## TASK ITEM
With "TAKE" as the search word, show every line of the material that has it.
************
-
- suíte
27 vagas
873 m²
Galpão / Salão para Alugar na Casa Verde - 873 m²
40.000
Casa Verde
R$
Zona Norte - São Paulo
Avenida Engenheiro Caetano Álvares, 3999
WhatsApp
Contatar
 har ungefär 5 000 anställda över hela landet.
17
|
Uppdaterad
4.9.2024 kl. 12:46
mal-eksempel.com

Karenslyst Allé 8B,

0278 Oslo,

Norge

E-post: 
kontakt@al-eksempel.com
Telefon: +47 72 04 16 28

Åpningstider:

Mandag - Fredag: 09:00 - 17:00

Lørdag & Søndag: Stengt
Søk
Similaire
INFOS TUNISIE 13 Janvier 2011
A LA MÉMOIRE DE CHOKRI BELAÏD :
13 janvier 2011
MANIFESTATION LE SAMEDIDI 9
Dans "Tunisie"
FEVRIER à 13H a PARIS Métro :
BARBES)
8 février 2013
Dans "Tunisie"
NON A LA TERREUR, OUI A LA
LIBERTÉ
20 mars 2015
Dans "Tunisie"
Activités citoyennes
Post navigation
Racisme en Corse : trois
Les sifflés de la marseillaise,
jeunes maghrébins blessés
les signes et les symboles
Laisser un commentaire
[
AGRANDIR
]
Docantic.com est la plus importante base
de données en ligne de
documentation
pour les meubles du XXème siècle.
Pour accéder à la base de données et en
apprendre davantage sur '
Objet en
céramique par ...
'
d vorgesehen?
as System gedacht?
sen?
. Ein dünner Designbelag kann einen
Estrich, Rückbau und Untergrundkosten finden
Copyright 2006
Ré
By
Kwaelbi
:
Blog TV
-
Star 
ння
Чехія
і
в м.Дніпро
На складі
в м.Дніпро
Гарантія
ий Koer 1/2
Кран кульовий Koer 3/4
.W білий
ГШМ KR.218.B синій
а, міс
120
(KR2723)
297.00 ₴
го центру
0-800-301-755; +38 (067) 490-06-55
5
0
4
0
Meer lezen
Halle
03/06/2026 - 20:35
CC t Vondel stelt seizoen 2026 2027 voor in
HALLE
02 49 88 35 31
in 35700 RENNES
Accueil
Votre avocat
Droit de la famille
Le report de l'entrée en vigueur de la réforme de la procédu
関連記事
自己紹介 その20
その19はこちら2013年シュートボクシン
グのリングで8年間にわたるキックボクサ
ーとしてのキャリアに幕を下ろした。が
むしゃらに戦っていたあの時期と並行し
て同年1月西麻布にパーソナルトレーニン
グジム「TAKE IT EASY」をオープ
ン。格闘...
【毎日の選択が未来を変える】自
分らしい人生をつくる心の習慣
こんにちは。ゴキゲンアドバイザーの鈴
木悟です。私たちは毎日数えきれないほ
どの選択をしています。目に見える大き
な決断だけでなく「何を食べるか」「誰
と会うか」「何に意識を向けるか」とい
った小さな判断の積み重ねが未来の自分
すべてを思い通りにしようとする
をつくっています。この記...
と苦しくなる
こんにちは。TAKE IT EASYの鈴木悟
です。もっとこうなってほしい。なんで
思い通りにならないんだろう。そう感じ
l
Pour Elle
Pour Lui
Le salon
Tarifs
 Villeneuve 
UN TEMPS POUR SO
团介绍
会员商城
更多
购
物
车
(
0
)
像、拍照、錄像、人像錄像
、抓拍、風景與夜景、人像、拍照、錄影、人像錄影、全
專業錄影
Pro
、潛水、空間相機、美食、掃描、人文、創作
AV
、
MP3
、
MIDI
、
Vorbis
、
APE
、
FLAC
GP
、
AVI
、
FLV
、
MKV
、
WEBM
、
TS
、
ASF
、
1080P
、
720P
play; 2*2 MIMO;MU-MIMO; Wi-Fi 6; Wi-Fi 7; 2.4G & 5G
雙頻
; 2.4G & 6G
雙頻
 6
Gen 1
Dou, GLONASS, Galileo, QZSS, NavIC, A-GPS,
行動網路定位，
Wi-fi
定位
************
## SOLUTION
グジム「TAKE IT EASY」をオープ
こんにちは。TAKE IT EASYの鈴木悟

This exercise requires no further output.